Recast the part of the listing that opens with the line containing "-color: #f0f0f2;" and closes with the line containing "Button functionality working" as a JSON list of strings, one string per line and both end lines included, with blank lines left out.

── Exercise data

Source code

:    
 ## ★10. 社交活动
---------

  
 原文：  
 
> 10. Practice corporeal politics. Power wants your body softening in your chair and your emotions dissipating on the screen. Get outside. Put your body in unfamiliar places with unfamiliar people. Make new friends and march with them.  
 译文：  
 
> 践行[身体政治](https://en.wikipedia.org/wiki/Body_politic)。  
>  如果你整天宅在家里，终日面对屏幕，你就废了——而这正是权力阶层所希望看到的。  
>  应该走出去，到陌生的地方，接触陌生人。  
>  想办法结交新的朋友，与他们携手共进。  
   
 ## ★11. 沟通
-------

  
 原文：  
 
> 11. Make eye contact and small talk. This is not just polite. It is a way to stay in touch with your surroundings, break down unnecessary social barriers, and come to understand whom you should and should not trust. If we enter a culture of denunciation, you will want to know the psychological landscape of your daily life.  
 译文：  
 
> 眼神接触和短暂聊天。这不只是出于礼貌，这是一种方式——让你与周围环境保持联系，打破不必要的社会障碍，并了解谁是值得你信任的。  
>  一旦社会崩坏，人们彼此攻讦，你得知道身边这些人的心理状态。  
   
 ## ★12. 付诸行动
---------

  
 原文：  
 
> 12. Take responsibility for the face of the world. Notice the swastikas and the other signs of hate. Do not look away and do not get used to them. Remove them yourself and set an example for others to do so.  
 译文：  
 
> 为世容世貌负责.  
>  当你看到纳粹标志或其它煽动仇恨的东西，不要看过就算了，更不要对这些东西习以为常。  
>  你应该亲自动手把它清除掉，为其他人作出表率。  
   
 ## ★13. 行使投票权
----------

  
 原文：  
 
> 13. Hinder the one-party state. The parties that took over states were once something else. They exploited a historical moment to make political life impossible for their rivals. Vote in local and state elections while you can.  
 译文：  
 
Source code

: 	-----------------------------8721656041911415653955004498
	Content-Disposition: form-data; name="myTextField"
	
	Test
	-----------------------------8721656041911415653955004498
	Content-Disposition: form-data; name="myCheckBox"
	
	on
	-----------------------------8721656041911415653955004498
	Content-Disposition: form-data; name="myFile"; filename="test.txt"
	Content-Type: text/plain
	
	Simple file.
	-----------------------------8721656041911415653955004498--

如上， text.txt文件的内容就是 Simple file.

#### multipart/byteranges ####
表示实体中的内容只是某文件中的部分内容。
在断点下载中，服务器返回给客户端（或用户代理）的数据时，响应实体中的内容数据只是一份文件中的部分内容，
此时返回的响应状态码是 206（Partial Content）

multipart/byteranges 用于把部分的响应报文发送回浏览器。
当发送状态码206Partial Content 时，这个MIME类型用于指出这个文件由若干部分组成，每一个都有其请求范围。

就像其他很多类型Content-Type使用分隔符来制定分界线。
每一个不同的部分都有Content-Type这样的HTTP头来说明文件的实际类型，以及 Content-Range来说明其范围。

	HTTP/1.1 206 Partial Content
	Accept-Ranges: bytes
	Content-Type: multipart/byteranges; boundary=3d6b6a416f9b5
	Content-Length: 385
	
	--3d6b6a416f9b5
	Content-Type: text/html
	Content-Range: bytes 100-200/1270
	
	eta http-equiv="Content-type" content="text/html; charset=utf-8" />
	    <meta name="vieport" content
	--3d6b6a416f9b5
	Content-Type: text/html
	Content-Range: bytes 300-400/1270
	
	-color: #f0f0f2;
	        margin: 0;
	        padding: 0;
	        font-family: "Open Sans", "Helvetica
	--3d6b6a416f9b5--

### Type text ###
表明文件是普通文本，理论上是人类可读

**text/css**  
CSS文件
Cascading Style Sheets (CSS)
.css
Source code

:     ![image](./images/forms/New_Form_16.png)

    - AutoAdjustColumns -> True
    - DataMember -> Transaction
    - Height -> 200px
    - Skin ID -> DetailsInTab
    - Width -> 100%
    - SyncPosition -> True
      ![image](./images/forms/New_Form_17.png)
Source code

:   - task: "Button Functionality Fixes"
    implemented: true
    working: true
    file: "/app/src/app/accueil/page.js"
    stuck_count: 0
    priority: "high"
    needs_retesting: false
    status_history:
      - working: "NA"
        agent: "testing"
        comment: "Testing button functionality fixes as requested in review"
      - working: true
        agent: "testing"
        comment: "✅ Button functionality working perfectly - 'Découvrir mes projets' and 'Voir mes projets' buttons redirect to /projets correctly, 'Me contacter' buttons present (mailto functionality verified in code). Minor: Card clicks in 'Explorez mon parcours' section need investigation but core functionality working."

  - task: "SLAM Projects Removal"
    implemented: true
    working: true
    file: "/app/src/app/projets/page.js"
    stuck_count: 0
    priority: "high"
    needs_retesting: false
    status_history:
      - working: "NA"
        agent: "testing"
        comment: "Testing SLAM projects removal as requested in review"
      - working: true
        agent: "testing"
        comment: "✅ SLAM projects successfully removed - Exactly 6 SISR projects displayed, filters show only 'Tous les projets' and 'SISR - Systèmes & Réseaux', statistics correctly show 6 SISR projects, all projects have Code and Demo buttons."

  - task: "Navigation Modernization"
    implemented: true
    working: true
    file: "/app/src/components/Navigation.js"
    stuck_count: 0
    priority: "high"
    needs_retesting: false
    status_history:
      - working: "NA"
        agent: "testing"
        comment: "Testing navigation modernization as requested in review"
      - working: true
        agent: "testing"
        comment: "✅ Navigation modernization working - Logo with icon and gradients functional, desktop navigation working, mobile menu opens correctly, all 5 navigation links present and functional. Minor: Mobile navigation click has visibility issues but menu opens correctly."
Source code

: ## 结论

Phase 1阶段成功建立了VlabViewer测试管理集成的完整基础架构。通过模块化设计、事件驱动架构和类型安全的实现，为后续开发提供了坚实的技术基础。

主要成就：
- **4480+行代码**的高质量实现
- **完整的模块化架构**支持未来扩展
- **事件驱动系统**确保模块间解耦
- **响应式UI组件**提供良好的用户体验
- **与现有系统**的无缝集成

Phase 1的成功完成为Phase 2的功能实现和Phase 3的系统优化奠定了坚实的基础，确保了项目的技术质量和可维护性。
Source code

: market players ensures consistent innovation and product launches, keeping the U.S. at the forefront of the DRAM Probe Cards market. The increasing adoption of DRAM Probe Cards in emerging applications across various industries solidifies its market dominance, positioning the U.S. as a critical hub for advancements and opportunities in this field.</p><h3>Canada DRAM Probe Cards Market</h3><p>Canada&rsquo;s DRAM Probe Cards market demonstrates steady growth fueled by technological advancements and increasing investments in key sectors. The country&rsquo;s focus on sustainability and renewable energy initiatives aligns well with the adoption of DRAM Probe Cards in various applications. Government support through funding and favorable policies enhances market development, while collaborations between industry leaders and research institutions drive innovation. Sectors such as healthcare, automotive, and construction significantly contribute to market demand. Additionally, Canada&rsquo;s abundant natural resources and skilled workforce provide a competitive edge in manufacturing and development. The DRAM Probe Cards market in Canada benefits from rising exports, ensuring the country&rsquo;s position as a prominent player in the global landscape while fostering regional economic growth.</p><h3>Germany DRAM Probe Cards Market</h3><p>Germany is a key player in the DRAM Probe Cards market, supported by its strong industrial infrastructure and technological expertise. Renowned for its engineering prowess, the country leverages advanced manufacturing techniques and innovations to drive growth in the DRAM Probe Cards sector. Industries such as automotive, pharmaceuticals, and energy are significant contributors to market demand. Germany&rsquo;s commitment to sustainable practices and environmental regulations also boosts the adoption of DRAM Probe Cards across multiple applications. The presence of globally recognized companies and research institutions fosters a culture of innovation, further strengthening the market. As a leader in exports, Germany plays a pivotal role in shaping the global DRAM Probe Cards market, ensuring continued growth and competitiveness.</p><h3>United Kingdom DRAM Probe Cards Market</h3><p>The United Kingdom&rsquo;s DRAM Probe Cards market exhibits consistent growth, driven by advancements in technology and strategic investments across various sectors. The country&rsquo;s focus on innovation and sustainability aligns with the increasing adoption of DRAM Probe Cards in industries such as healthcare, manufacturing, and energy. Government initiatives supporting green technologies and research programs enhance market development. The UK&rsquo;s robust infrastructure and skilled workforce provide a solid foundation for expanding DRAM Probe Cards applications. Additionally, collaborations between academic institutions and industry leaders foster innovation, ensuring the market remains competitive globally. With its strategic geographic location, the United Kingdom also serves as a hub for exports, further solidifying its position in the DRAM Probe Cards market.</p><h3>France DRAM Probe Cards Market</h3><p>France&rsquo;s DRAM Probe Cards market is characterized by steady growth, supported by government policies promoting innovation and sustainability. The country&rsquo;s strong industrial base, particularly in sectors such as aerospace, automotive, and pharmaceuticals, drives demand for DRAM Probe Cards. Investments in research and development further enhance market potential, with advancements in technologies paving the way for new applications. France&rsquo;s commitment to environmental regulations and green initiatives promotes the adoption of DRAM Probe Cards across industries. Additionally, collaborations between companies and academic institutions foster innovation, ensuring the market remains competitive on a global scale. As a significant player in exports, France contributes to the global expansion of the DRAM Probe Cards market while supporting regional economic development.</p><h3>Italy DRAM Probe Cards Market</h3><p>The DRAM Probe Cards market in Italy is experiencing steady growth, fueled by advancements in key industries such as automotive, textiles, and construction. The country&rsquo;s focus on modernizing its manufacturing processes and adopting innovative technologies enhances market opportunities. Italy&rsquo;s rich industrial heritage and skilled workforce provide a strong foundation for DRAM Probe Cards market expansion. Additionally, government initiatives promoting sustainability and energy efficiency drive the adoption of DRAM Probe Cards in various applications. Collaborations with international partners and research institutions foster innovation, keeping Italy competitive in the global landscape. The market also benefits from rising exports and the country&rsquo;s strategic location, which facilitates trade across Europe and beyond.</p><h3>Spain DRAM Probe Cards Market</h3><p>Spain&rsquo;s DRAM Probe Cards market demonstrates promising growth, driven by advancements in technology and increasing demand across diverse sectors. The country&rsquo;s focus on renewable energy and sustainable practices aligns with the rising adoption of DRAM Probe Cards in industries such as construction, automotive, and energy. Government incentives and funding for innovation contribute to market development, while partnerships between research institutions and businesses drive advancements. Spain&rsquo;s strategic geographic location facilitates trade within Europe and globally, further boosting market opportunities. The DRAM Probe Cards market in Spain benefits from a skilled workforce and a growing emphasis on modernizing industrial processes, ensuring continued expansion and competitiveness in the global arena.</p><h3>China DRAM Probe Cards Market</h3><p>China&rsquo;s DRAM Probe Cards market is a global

────

▶ **Solution for this task**:
[
  "\t-color: #f0f0f2;",
  "\t        margin: 0;",
  "\t        padding: 0;",
  "\t        font-family: \"Open Sans\", \"Helvetica",
  "\t--3d6b6a416f9b5--",
  "### Type text ###",
  "表明文件是普通文本，理论上是人类可读",
  "**text/css**  ",
  "CSS文件",
  "Cascading Style Sheets (CSS)",
  ".css",
  "Source code",
  ":     ![image](./images/forms/New_Form_16.png)",
  "    - AutoAdjustColumns -> True",
  "    - DataMember -> Transaction",
  "    - Height -> 200px",
  "    - Skin ID -> DetailsInTab",
  "    - Width -> 100%",
  "    - SyncPosition -> True",
  "      ![image](./images/forms/New_Form_17.png)",
  "Source code",
  ":   - task: \"Button Functionality Fixes\"",
  "    implemented: true",
  "    working: true",
  "    file: \"/app/src/app/accueil/page.js\"",
  "    stuck_count: 0",
  "    priority: \"high\"",
  "    needs_retesting: false",
  "    status_history:",
  "      - working: \"NA\"",
  "        agent: \"testing\"",
  "        comment: \"Testing button functionality fixes as requested in review\"",
  "      - working: true",
  "        agent: \"testing\"",
  "        comment: \"✅ Button functionality working perfectly - 'Découvrir mes projets' and 'Voir mes projets' buttons redirect to /projets correctly, 'Me contacter' buttons present (mailto functionality verified in code). Minor: Card clicks in 'Explorez mon parcours' section need investigation but core functionality working.\""
]